MARTAPURA, dnusantarapost.com – Kapolres Banjar, AKBP Dr Fadli, menegaskan komitmen kuat jajarannya dalam memberantas kebakaran hutan dan lahan (Karhutla) di wilayah Kabupaten Banjar. Penindakan tegas akan diberikan kepada siapa pun yang terbukti melakukan pembakaran, baik dengan sengaja maupun akibat kelalaian.
Langkah ini sejalan dengan Maklumat Kapolda Kalimantan Selatan Nomor: MAK/3/V/2025 yang mengatur penegakan hukum terhadap Karhutla.
“Banjar memiliki sejumlah wilayah yang rawan Karhutla, terutama daerah lahan gambut seperti Sungai Pinang, Karang Intan, Martapura Timur, Martapura Barat, Sungai Tabuk, dan Gambut. Kami tidak akan mentolerir pelaku pembakaran, sekecil apa pun,” kata AKBP Fadli, Kamis (31/7/2025).
Ia menjelaskan, pelaku Karhutla dapat dijerat dengan Pasal 78 ayat (3) UU Nomor 41 Tahun 1999 tentang Kehutanan, dengan ancaman penjara hingga 15 tahun serta denda sebesar Rp15 miliar. Jika pelanggaran dilakukan oleh korporasi, sanksi tambahan bisa dikenakan berdasarkan UU No. 32 Tahun 2009 dan UU No. 39 Tahun 2014.
Kepada para pelaku usaha di bidang kehutanan, pertanian, dan perkebunan, Kapolres juga mengingatkan untuk selalu mematuhi aturan yang berlaku terkait pengelolaan lahan dan lingkungan.
Lebih lanjut, AKBP Fadli mengimbau masyarakat untuk ikut ambil bagian dalam upaya pencegahan Karhutla. Masyarakat diminta segera melaporkan jika melihat titik api atau aktivitas mencurigakan yang berpotensi menyebabkan kebakaran.
“Laporkan segera ke Polres Banjar, kantor polisi terdekat, atau melalui layanan 110. Semakin cepat informasi diterima, semakin besar peluang api bisa dicegah agar tidak meluas,” ujarnya.
Saat ini, Polres Banjar aktif berpatroli dan melakukan pemantauan di wilayah rawan Karhutla.
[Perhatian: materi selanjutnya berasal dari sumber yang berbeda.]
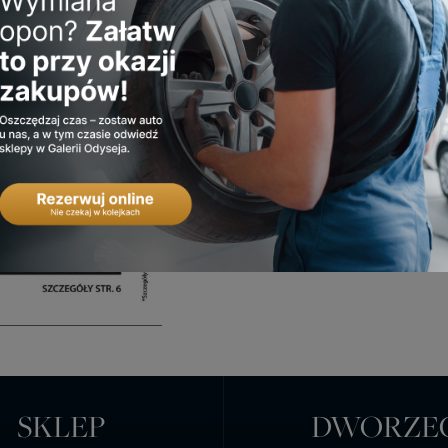
SKLEP
DWORZE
Mereka bekerja sama dengan BPBD, Manggala Agni, Dinas Damkar, dan relawan masyarakat peduli api. Deteksi dini dan penanganan cepat menjadi prioritas.
“Kelestarian lingkungan adalah tanggung jawab bersama. Jangan sampai kita meninggalkan lahan yang rusak untuk generasi mendatang. Mari jaga hutan dan lahan Banjar tetap hijau,” tegasnya.
Sementara itu, Plt. Kepala Pelaksana BPBD Banjar, Yayan Daryanto, juga menyoroti bahwa sebagian besar kasus Karhutla di wilayahnya dipicu oleh aktivitas manusia.
“Faktor utama penyebab kebakaran adalah ulah manusia, baik disengaja maupun karena lalai. Meskipun ada juga yang dipicu kondisi cuaca ekstrem,” ujarnya.
BPBD mencatat, titik panas atau hotspot terbanyak berada di kawasan hutan Kecamatan Paramasan, Aranio, dan Cintapuri, yang saat ini menjadi perhatian utama dalam pemantauan.